The new notified rules say:

  • For NBFCs, only 25% of debentures are required to be placed in DRR, as applicable before the Companies act. This means business as usual.
  • Privately placed debentures don’t need a DRR. This again means business as usual.
  • However, for all non financial companies (i.e. not banks or NBFCs), the 25% DRR requirement applies to both listed and privately placed debentures. This is negative for all non-banks.

The 15% SLR Will Apply to NBFCs

  • The 15% “SLR” – meaning investment into G-Secs for debentures maturing soon – applies to all debentures. This continues to apply to NBFCs as well.

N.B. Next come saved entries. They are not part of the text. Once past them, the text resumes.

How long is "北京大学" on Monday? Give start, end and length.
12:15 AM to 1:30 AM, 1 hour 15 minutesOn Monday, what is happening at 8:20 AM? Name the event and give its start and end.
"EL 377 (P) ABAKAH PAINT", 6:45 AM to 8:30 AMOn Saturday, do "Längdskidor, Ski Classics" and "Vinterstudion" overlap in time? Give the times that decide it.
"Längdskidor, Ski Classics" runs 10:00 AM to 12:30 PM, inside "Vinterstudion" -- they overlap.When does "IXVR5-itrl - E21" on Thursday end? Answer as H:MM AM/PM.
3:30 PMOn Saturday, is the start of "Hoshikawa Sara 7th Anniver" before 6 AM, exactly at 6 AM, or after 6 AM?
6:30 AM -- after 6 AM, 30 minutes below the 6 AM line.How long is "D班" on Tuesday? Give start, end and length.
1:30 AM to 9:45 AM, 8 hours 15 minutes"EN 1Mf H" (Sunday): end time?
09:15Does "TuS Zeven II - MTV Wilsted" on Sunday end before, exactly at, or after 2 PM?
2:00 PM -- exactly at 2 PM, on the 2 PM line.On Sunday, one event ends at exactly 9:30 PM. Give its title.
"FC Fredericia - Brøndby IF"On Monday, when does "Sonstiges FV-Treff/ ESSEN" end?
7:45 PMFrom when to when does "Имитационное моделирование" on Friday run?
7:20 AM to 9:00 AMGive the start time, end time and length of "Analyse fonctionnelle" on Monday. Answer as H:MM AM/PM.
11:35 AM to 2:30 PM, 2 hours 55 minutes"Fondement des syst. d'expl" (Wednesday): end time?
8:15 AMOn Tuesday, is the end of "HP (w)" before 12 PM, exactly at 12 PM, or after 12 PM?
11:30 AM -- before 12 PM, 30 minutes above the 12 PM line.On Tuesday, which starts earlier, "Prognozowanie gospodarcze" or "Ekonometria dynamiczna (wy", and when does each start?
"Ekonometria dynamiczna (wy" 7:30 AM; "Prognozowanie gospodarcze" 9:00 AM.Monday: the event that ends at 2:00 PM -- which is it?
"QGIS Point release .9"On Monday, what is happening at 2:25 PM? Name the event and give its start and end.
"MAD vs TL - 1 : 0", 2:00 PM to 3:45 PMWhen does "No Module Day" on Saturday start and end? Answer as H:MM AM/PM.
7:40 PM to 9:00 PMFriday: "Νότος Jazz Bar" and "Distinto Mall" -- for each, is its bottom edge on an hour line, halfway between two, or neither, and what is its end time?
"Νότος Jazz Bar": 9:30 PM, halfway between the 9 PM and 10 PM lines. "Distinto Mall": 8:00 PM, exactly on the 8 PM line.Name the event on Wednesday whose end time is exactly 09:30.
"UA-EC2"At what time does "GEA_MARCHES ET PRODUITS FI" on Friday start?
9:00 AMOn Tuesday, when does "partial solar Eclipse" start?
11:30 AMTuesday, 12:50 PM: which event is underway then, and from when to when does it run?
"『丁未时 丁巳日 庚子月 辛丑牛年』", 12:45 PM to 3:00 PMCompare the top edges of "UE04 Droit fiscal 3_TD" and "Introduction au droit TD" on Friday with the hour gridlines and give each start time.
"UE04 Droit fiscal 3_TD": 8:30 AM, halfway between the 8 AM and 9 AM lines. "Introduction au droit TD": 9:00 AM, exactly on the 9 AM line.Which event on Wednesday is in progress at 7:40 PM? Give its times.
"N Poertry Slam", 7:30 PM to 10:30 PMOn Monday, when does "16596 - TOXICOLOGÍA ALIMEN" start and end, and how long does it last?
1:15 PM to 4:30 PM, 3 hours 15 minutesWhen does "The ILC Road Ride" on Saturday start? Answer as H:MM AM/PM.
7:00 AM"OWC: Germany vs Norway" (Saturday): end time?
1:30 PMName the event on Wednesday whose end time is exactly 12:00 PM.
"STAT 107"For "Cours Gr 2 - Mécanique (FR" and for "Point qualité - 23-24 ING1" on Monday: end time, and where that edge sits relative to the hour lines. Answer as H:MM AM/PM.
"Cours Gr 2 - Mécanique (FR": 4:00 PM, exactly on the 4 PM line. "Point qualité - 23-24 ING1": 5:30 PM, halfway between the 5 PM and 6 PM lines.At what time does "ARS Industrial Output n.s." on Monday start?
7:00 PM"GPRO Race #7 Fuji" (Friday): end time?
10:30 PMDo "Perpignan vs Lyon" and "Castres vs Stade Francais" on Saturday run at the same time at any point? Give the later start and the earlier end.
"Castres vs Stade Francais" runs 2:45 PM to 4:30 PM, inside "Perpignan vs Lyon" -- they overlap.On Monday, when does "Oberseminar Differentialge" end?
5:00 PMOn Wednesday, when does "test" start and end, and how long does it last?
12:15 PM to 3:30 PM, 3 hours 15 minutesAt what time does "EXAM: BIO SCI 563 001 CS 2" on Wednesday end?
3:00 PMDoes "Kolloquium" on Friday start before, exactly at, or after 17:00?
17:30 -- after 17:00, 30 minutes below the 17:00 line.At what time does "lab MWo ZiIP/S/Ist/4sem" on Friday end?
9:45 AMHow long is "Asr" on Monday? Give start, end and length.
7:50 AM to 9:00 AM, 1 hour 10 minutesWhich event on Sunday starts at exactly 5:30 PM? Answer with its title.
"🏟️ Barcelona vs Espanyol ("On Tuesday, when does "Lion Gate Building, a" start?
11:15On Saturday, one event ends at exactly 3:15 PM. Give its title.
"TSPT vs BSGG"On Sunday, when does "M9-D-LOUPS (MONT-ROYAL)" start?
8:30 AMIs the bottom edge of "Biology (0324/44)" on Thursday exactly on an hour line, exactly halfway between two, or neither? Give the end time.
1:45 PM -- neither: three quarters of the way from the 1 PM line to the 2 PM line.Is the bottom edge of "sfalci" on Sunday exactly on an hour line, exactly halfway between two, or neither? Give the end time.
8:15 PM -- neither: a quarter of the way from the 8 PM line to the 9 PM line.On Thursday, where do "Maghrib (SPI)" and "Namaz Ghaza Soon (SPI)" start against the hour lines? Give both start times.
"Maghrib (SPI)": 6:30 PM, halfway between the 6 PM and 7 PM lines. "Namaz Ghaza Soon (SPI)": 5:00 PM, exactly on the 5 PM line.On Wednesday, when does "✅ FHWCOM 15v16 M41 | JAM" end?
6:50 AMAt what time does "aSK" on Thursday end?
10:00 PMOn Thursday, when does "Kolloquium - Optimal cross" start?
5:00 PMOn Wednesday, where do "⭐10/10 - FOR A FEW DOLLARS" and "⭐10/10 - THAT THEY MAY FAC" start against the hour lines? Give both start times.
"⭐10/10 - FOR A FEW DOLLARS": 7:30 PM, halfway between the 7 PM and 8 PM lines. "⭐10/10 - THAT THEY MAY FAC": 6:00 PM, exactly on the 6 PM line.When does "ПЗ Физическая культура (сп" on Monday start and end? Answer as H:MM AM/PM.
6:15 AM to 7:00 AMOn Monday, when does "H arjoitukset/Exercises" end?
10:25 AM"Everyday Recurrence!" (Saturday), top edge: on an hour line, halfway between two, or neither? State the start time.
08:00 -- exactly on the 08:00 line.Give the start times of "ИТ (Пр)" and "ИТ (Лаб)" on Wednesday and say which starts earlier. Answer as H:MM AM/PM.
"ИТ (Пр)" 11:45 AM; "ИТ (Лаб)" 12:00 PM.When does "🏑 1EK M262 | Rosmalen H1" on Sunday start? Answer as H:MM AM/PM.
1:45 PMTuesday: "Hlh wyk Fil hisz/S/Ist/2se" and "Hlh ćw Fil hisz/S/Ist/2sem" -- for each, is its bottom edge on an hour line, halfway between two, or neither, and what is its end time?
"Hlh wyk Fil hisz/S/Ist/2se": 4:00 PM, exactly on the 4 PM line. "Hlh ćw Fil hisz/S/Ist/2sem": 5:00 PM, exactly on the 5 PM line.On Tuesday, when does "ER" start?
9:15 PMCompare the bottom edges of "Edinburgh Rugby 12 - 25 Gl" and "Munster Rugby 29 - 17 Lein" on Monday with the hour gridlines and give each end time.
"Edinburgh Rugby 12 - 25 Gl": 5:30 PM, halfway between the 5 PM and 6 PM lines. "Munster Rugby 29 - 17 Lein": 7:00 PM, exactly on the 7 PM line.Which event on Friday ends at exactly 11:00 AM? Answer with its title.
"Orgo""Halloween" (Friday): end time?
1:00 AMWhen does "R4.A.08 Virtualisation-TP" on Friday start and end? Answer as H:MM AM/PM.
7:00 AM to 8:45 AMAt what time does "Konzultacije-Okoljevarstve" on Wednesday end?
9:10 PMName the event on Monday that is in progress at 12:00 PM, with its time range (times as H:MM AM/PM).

This point is tricky – the wording says:

every company required to create Debenture Redemption Reserve shall on or before the 30th day of April in each year, invest or deposit, as the case may be, a sum which shall not be less than fifteen percent, of the amount of its debentures maturing during the year ending on the 31st day of March of the next year…

It means that if you need to create a DRR, you must put 15% of all maturing debentures, whether these are listed or unlisted. And it doesn’t matter if you’re an NBFC.

Of course, the only way out is if an NBFC has only unlisted debentures – such companies won’t need a debenture redemption reserve, and therefore won’t need to put 15% into G-Secs. This must include many NBFCs – I don’t currently know how many NBFCs have only unlisted debentures. The likes of HDFC, Shriram Transport, SREI, PFC, REC and such have a combination of both listed and unlisted debentures, so will have to do the 15% into G-Secs.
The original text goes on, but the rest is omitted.